Organisations/groupes :
- Harakat al-Shabaab al-Moudjahidin
Zones impactées :
Malgré les opérations antiterroristes et sécuritaires menées par l’armée somalienne et les milices progouvernementales contre Al-Shabaab au cours des deux dernières années, le groupe terroriste continue de représenter une menace pour l’État somalien. Bien que la violence d’Al-Shabaab ait légèrement diminué en 2024, son mode d’activité a changé et les menaces et attaques contre la sécurité du groupe dans le pays restent très élevées.

Nombre d’attaques en janvier 2025 : 73
Zone:

- Somalie : 71 attentats
- Région de Janaale, région de Kismayo, région de Merca, région de Shalanbood, région de Qoryooley, région d’Afgoye, région de BuuloMareer, région de Baraawe, région du Cap Kamboni, région du Bas Shabelle ;
- Région de Baidoa, région de Berdale, région de Qansahdhere, région de la Baie ;
- Zone de Baardheere, zone de Garbahare, zone de BeledHawo, région de Gedo ;
- Région de Beledweyne, région de Buuloburde, région de Hiraan ;
- Région de Wajid, région de Hudur, région de Bakool ;
- Zone d’El Dher, zone de Mesagawayn, Région de Galgudud ;
- Région de Mahaday, Moyen Shabelle ;
- Région de Mogadiscio ;
- Kenya : 2 attentats
- Kiunga , région, comté de Lamu ;

Cibles : Forces spéciales somaliennes, forces spéciales Danaab, armée somalienne, armée éthiopienne, armée ougandaise, armée kenyane, milices pro-gouvernementales somaliennes, police somalienne, services de renseignement somaliens.
Les médias officiels al-Kataib Media et al-Shahada News ont diffusé de la propagande, des photos, des vidéos et des allégations. Le groupe a publié 52 déclarations revendiquant ses activités militaires. Ce mois-ci, il a cependant publié très peu d’images et de vidéos.
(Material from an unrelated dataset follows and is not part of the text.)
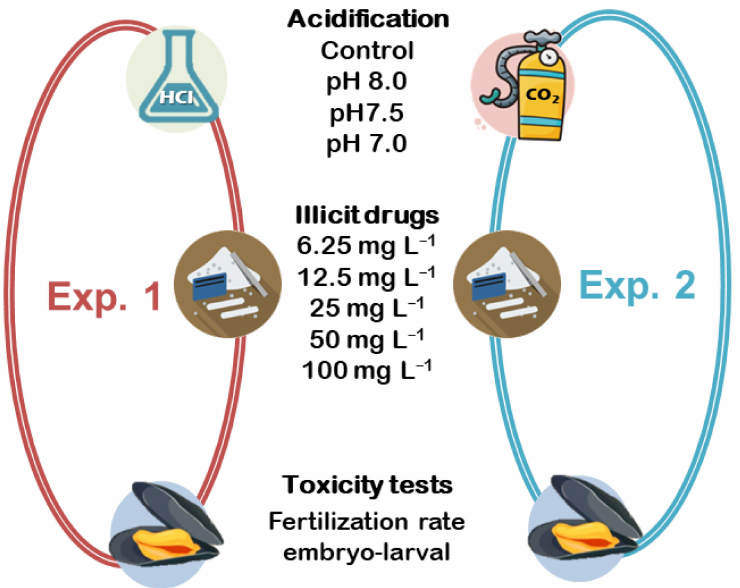
Figure 1. Schematic design of toxicity tests carried out in the study: HCl ( left ) and CO 2 ( right ) injection acidification. Simplified parameters selected for experiment 1 and 2 with acidification sources (CO 2 and HCl), crack concentrations (6.25, 12.5, 25, 50 and 100 mg L − 1 ) and the targeted endpoints for mussels (fertilization rate and embryo larval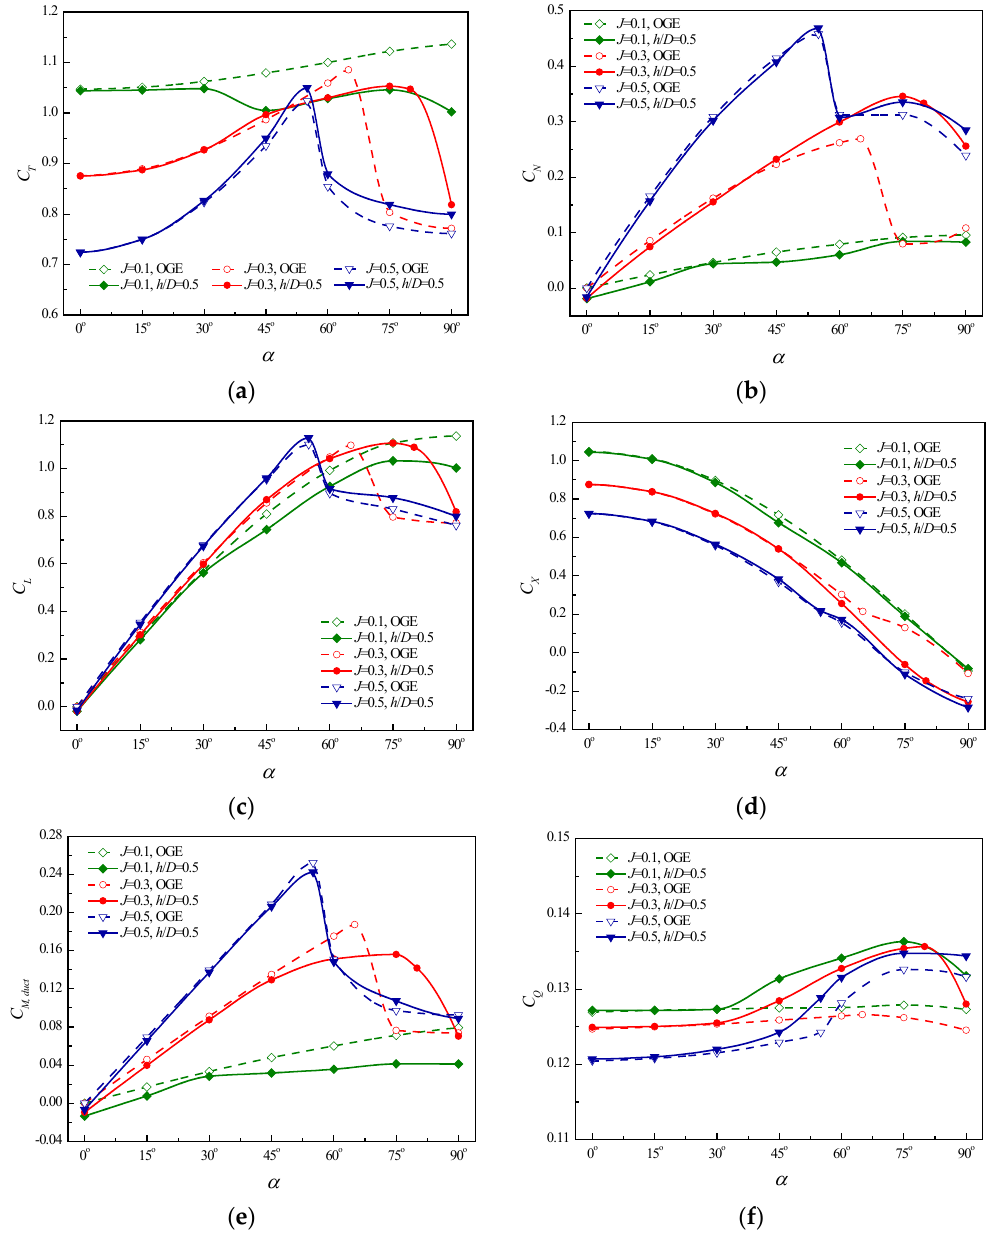
Figure 23. Aerodynamic coefficients at different advance ratios and angles of attack: ( a ) thrust coefficient; ( b ) normal force coefficient; ( c ) lift coefficient; ( d ) propulsive force coefficient; ( e ) pitching moment coefficient of duct; ( f ) torque coefficient.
Conclusion : Évaluation des menaces à la sécurité
Malgré le déclin de ses activités, l’insurrection d’Al-Shabaab a fait preuve de résilience et demeure le principal défi sécuritaire dans une Somalie déchirée par la guerre. Al-Shabaab continue de contrôler de nombreuses zones du pays et de lancer des attaques meurtrières contre les forces internationales et les civils dans la région. Les cibles sont multiples, les types d’attaques sont nombreux, les victimes provoquées sont en augmentation et les attaques sont plus sophistiquées. Le groupe est loin d’être en retard, malgré les efforts considérables déployés contre le terrorisme au cours des deux dernières années.